| Activity |
Could you write out the records below exactly as they appear, leaving out any pictures?

[[ Input material open ]]

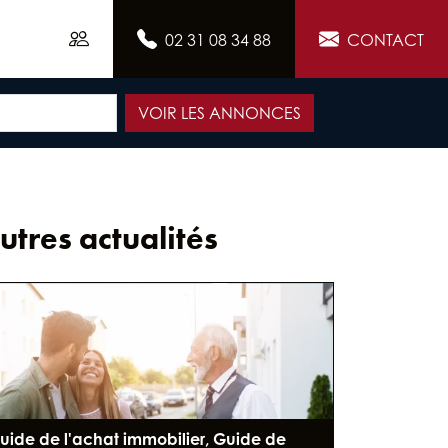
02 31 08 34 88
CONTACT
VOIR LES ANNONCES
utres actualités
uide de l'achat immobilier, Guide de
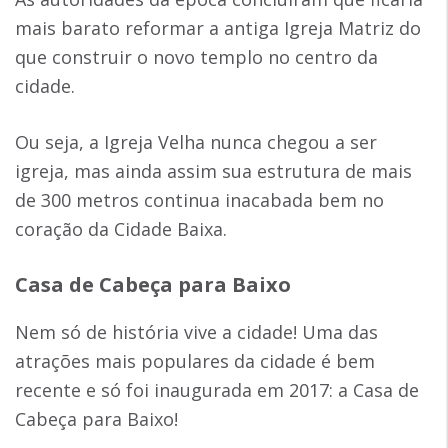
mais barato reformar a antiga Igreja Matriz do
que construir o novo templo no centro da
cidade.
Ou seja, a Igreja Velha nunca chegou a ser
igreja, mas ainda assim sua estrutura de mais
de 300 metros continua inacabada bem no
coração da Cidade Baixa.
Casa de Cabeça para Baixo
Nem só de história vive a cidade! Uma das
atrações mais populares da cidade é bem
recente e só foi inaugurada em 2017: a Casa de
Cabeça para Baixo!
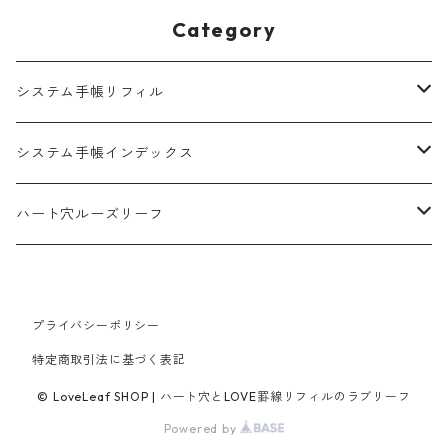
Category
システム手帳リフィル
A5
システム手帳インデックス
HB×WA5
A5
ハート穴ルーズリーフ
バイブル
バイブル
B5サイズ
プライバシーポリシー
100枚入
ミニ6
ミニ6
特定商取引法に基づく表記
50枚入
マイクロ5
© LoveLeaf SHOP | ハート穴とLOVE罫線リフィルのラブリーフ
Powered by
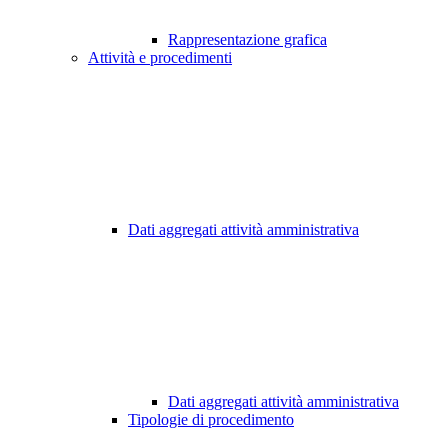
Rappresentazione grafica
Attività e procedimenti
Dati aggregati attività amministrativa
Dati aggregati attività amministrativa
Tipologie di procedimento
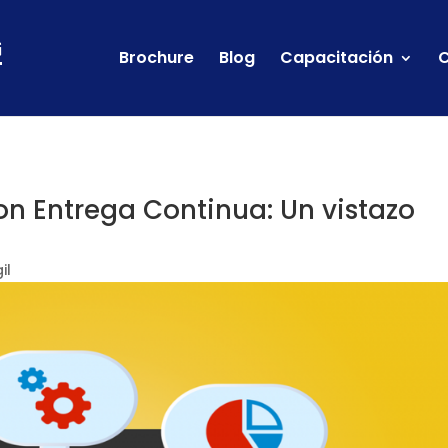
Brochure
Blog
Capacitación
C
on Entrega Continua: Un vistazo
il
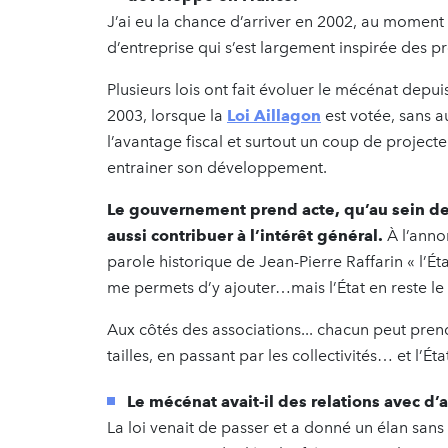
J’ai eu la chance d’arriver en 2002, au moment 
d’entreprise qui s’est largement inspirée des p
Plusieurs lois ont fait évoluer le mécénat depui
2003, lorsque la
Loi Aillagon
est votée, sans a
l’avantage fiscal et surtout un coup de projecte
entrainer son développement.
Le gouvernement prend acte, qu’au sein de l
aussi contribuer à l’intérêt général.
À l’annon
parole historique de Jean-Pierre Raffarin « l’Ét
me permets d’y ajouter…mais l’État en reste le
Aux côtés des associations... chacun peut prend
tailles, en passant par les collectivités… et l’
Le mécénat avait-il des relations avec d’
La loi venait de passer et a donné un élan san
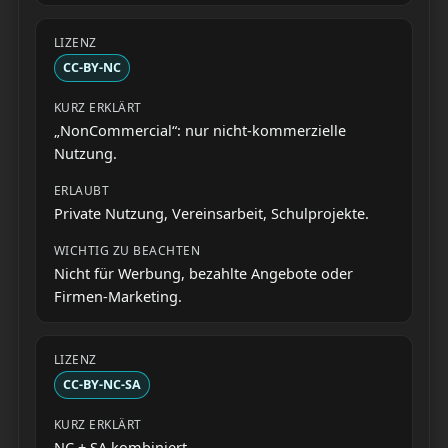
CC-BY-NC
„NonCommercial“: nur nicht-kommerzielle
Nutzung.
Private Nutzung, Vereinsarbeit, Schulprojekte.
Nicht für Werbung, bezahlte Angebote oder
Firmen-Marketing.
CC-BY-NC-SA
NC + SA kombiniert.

[[ Input material closed ]]

| Answer space |
02 31 08 34 88
CONTACT
VOIR LES ANNONCES
utres actualités
uide de l'achat immobilier, Guide de
mais barato reformar a antiga Igreja Matriz do
que construir o novo templo no centro da
cidade.
Ou seja, a Igreja Velha nunca chegou a ser
igreja, mas ainda assim sua estrutura de mais
de 300 metros continua inacabada bem no
coração da Cidade Baixa.
Casa de Cabeça para Baixo
Nem só de história vive a cidade! Uma das
atrações mais populares da cidade é bem
recente e só foi inaugurada em 2017: a Casa de
Cabeça para Baixo!
Category
システム手帳リフィル
A5
システム手帳インデックス
HB×WA5
A5
ハート穴ルーズリーフ
バイブル
バイブル
B5サイズ
プライバシーポリシー
100枚入
ミニ6
ミニ6
特定商取引法に基づく表記
50枚入
マイクロ5
© LoveLeaf SHOP | ハート穴とLOVE罫線リフィルのラブリーフ
Powered by
Rappresentazione grafica
Attività e procedimenti
Dati aggregati attività amministrativa
Dati aggregati attività amministrativa
Tipologie di procedimento
Brochure
Blog
Capacitación
C
on Entrega Continua: Un vistazo
il
J’ai eu la chance d’arriver en 2002, au moment 
d’entreprise qui s’est largement inspirée des p
Plusieurs lois ont fait évoluer le mécénat depui
2003, lorsque la
Loi Aillagon
est votée, sans a
l’avantage fiscal et surtout un coup de projecte
entrainer son développement.
Le gouvernement prend acte, qu’au sein de l
aussi contribuer à l’intérêt général.
À l’annon
parole historique de Jean-Pierre Raffarin « l’Ét
me permets d’y ajouter…mais l’État en reste le
Aux côtés des associations... chacun peut prend
tailles, en passant par les collectivités… et l’
Le mécénat avait-il des relations avec d’
La loi venait de passer et a donné un élan san
CC-BY-NC
„NonCommercial“: nur nicht-kommerzielle
Nutzung.
Private Nutzung, Vereinsarbeit, Schulprojekte.
Nicht für Werbung, bezahlte Angebote oder
Firmen-Marketing.
CC-BY-NC-SA
NC + SA kombiniert.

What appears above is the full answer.